WHAT YOU NEED TO DO: Each line of the records below needs repeating exactly. Skip the pictures.

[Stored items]
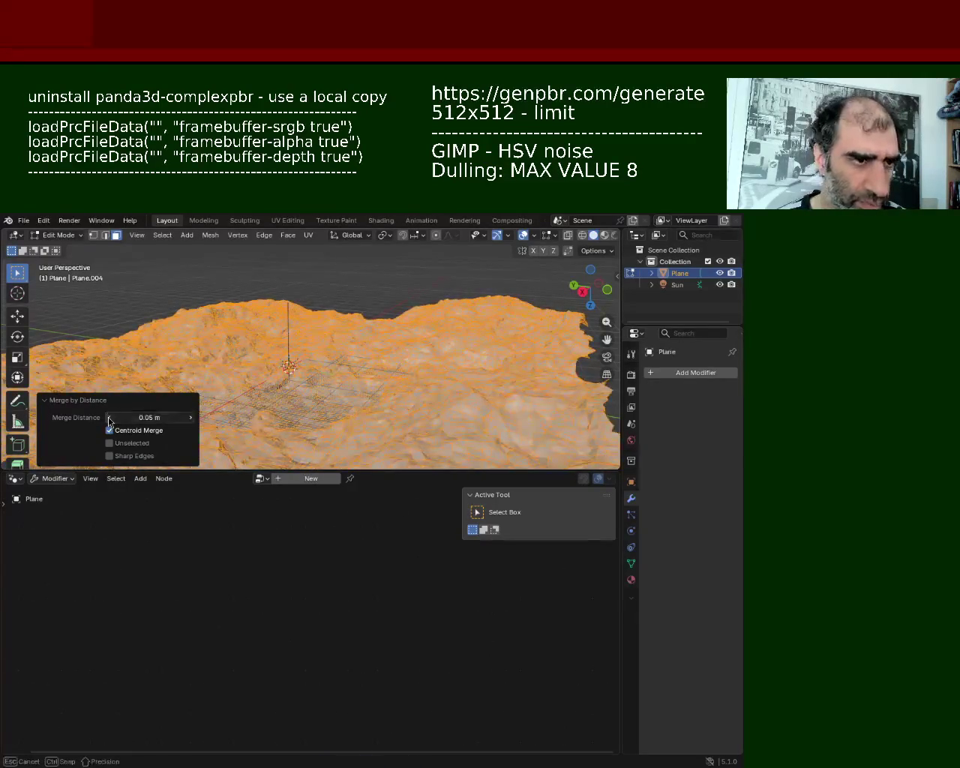
left_click_drag(191, 423, 192, 422)
left_click(191, 422)
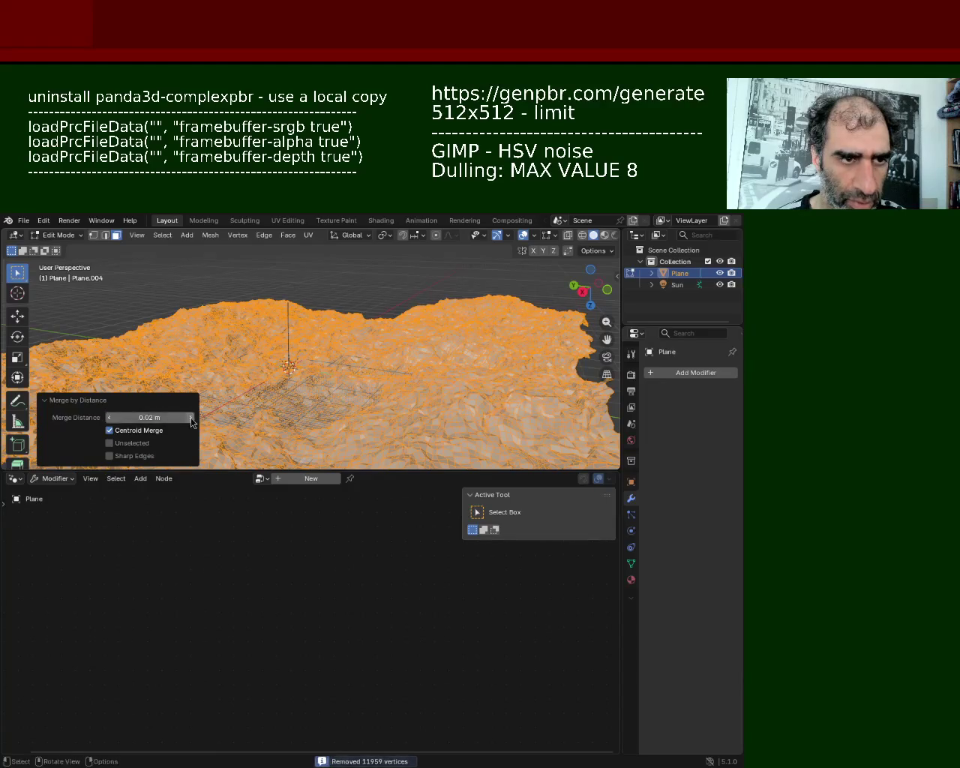
left_click(191, 422)
left_click(191, 423)
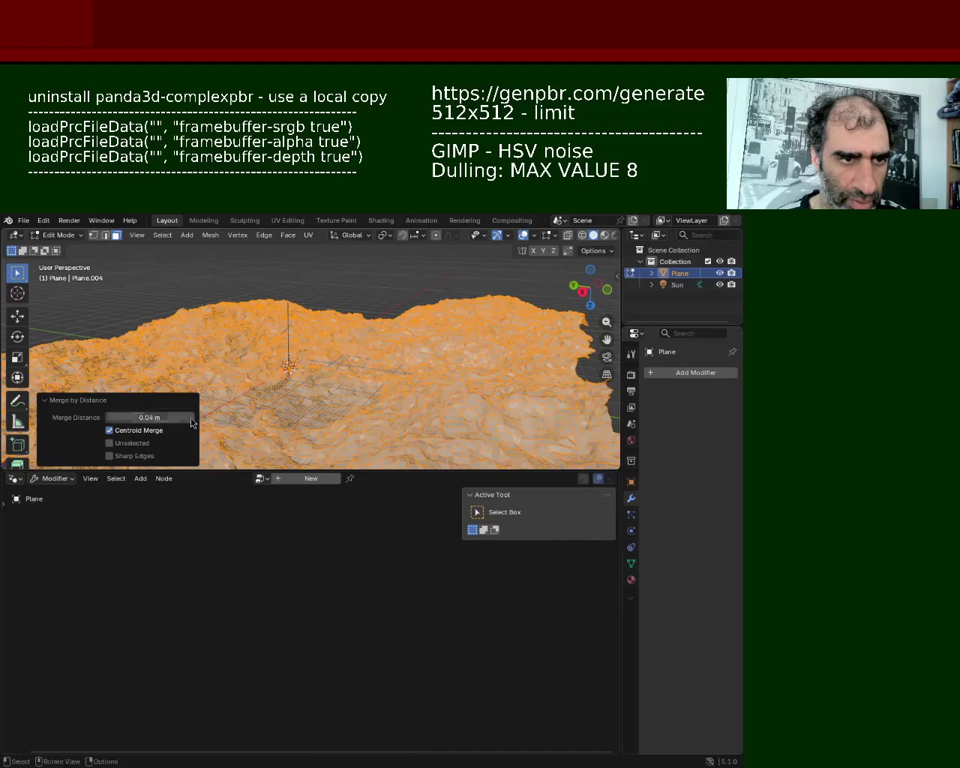
- Hide the edit overlays and view the grey terrain close up from a low side angle
scroll(300, 337, "up", 6)
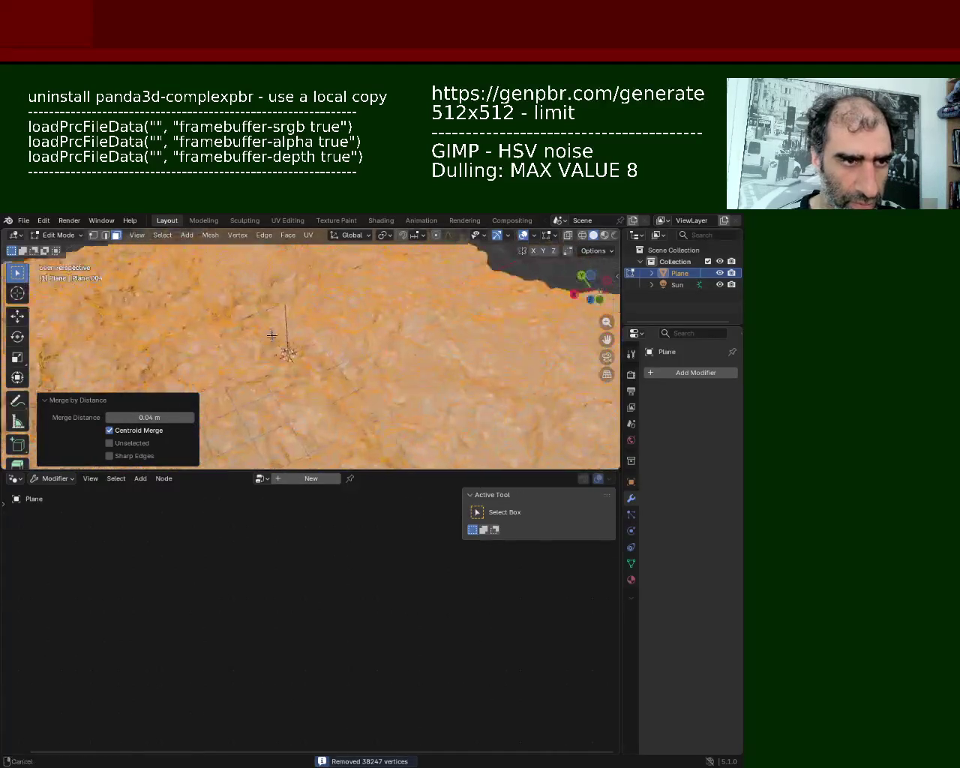
middle_click_drag(450, 300, 602, 242)
left_click(523, 236)
mouse_move(450, 270)
middle_mouse_down()
mouse_move(311, 306)
mouse_move(320, 270)
mouse_move(298, 339)
mouse_move(556, 354)
middle_mouse_up()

WRITTEN ANSWER:
left_click_drag(191, 423, 192, 422)
left_click(191, 422)
left_click(191, 422)
left_click(191, 423)
- Hide the edit overlays and view the grey terrain close up from a low side angle
scroll(300, 337, "up", 6)
middle_click_drag(450, 300, 602, 242)
left_click(523, 236)
mouse_move(450, 270)
middle_mouse_down()
mouse_move(311, 306)
mouse_move(320, 270)
mouse_move(298, 339)
mouse_move(556, 354)
middle_mouse_up()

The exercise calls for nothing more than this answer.